## Start TEXT EXCERPT

Reinoud van Laar, Danieli Corus B.V, Netherlands

Co-Author:
Bart De Graaff, Danieli Corus B.V

Abstract:
The majority of steel to date is made by BF-BOF, but the iron- and steelmaking industry is more frequently evaluating alternative plant configurations to reduce CO2 emissions. These include DRP and EAF technologies, but also new electric smelter technology to convert low-grade DRI pellets to hot metal to retain BOF steelmaking plants. The development of this technology eliminates future constraints to DR-grade pellets and could allow usage of slag for the production of cement. However, there are many challenges in the process design of industrial electric smelter technology including carburization particularly when hydrogen is used for the production of DRI. This paper will address potential plant configurations including electric smelter technology. It will also address a preliminary assessment of electric smelter technology and metallurgy and identify challenges and risks.

David Rudge, Hatch Ltd., Canada

Co-Author:
Sa Ge, Hatch Ltd
Terry Koehler, Hatch Ltd
Chris Walker, Hatch Ltd

Abstract:
The future of steelmaking requires changes to achieve significant reduction of greenhouse gas emissions, using new process flowsheets. One approach commonly considered is the use of direct reduced iron (DRI) with an electrical arc furnace (EAF); however, this poses significant challenges when using lower grade ores / pellets and in the future when using hydrogen-DRI. This paper describes a method to improve the process yield and efficiency, using an electric smelting furnace technology. The smelting furnace (ESF) efficiently converts DRI into pig iron (hot metal), which can be used downstream in an EAF or basic oxygen furnace (BOF), or cast / granulated for future use. The smelting furnace leverages advanced furnace technology developed over 60+ years for ironmaking and ferro-nickel applications, and has also been demonstrated for direct steelmaking. These furnaces are operated continuously with high power and large throughputs. Technologies have been developed, tested, and optimized to ensure safe and efficient operation, and a long furnace campaign life. This new approach eases the shift to green steelmaking by using existing facilities and pellet supply chains, and provides higher yields and reduced lifecycle costs.

## End TEXT EXCERPT
## Start RAW RECORDS

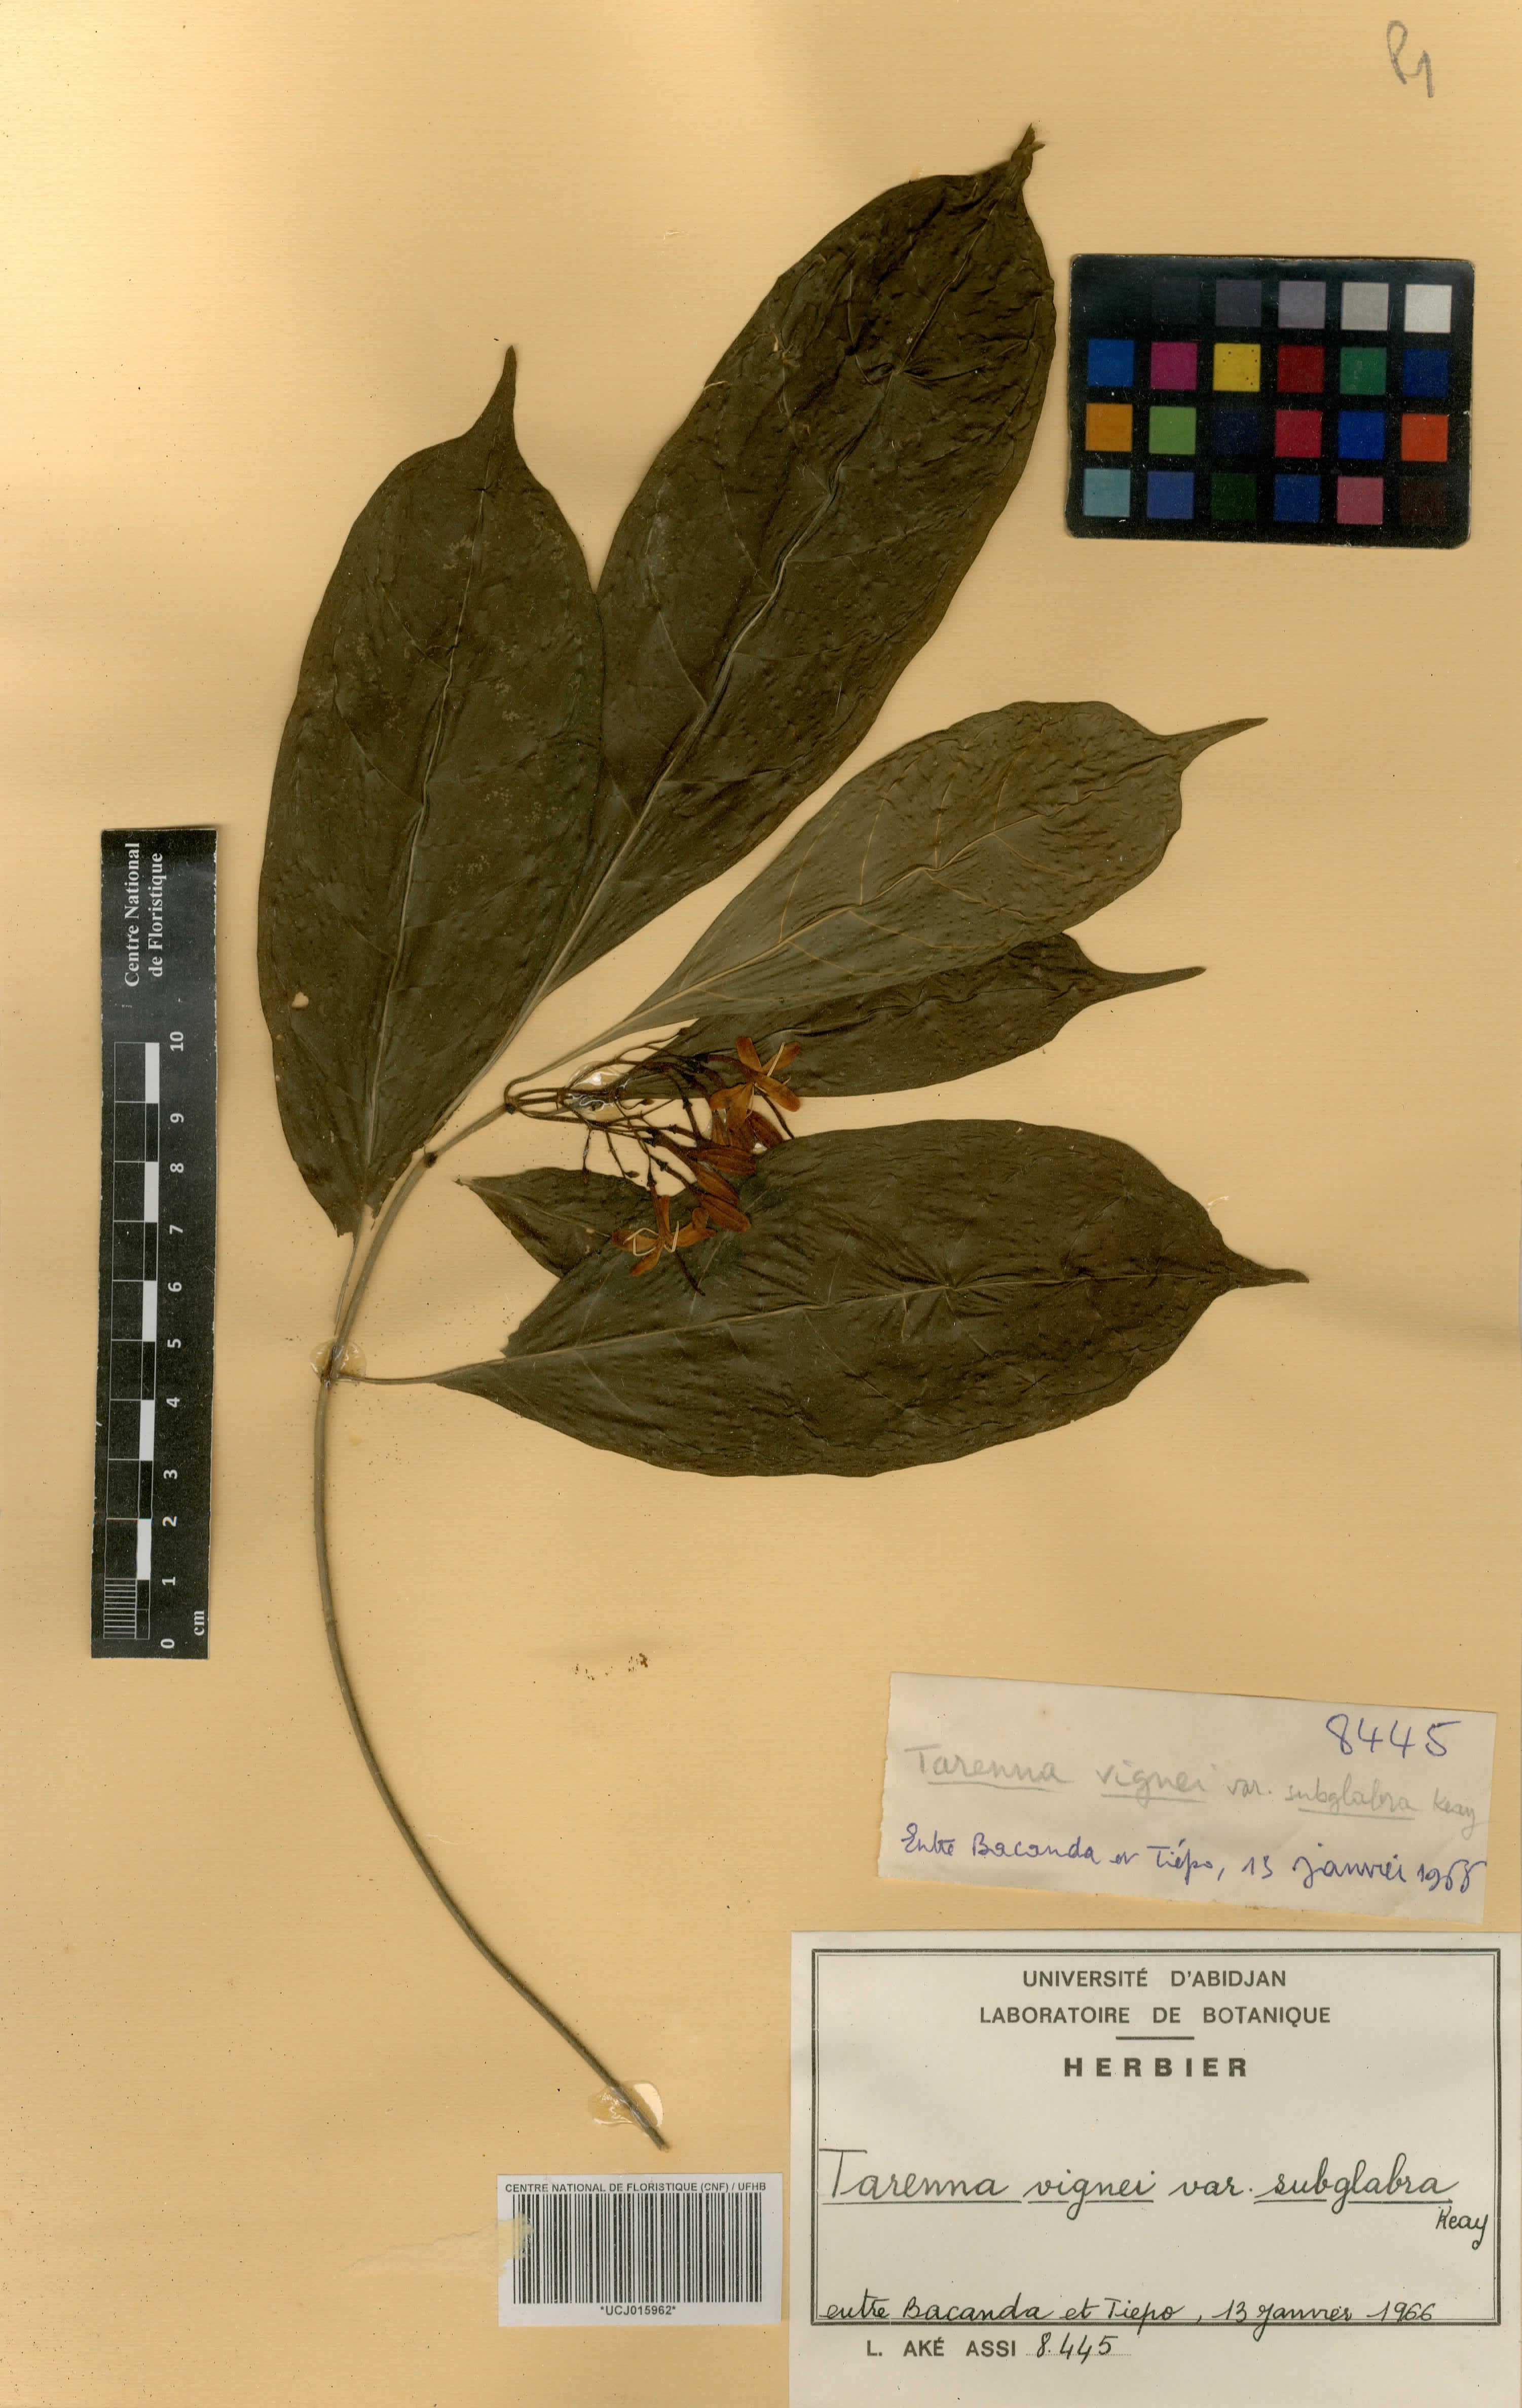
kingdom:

## End RAW RECORDS
## Start RAW RECORDS

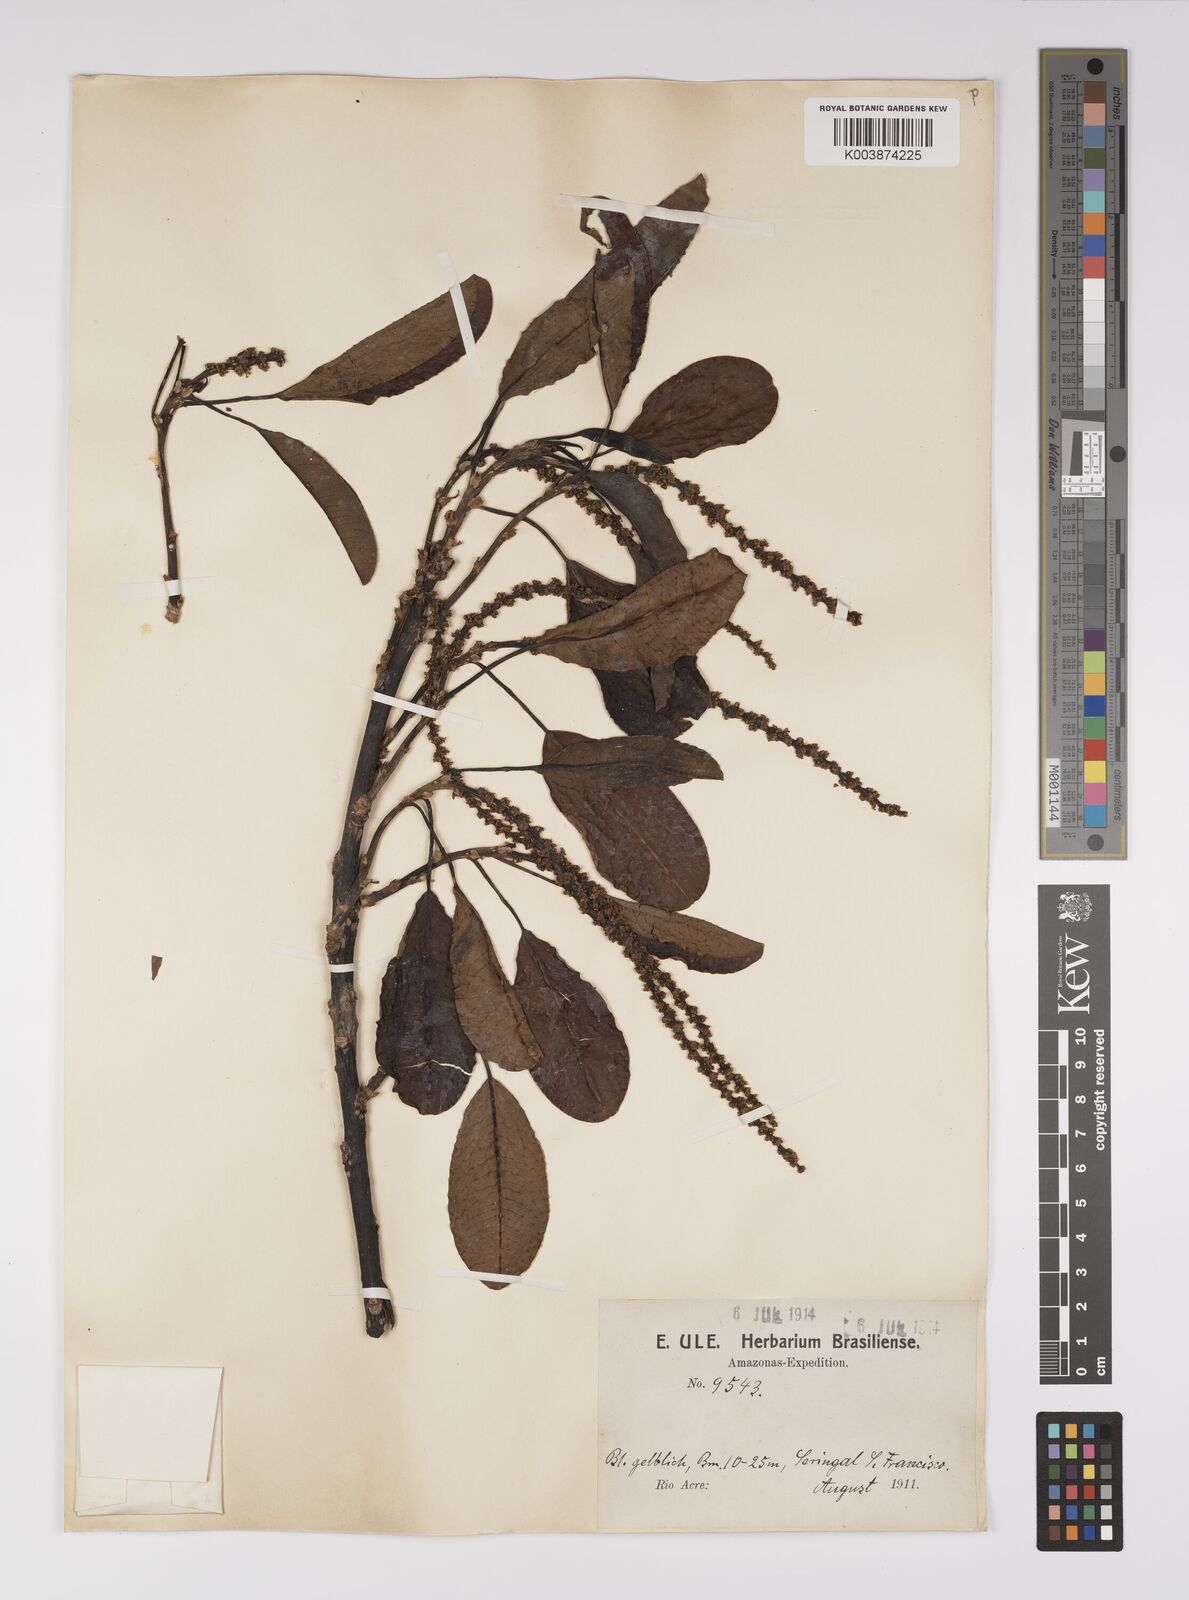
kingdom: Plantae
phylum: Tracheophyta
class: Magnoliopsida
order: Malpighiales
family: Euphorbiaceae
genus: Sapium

## End RAW RECORDS

:: DESCRIPTION OF THE TASK ::
Pull out the full text on electric smelting of DRI for steelmaking, reproducing every line unchanged.

:: ANSWER TO THIS PROBLEM ::
Reinoud van Laar, Danieli Corus B.V, Netherlands

Co-Author:
Bart De Graaff, Danieli Corus B.V

Abstract:
The majority of steel to date is made by BF-BOF, but the iron- and steelmaking industry is more frequently evaluating alternative plant configurations to reduce CO2 emissions. These include DRP and EAF technologies, but also new electric smelter technology to convert low-grade DRI pellets to hot metal to retain BOF steelmaking plants. The development of this technology eliminates future constraints to DR-grade pellets and could allow usage of slag for the production of cement. However, there are many challenges in the process design of industrial electric smelter technology including carburization particularly when hydrogen is used for the production of DRI. This paper will address potential plant configurations including electric smelter technology. It will also address a preliminary assessment of electric smelter technology and metallurgy and identify challenges and risks.

David Rudge, Hatch Ltd., Canada

Co-Author:
Sa Ge, Hatch Ltd
Terry Koehler, Hatch Ltd
Chris Walker, Hatch Ltd

Abstract:
The future of steelmaking requires changes to achieve significant reduction of greenhouse gas emissions, using new process flowsheets. One approach commonly considered is the use of direct reduced iron (DRI) with an electrical arc furnace (EAF); however, this poses significant challenges when using lower grade ores / pellets and in the future when using hydrogen-DRI. This paper describes a method to improve the process yield and efficiency, using an electric smelting furnace technology. The smelting furnace (ESF) efficiently converts DRI into pig iron (hot metal), which can be used downstream in an EAF or basic oxygen furnace (BOF), or cast / granulated for future use. The smelting furnace leverages advanced furnace technology developed over 60+ years for ironmaking and ferro-nickel applications, and has also been demonstrated for direct steelmaking. These furnaces are operated continuously with high power and large throughputs. Technologies have been developed, tested, and optimized to ensure safe and efficient operation, and a long furnace campaign life. This new approach eases the shift to green steelmaking by using existing facilities and pellet supply chains, and provides higher yields and reduced lifecycle costs.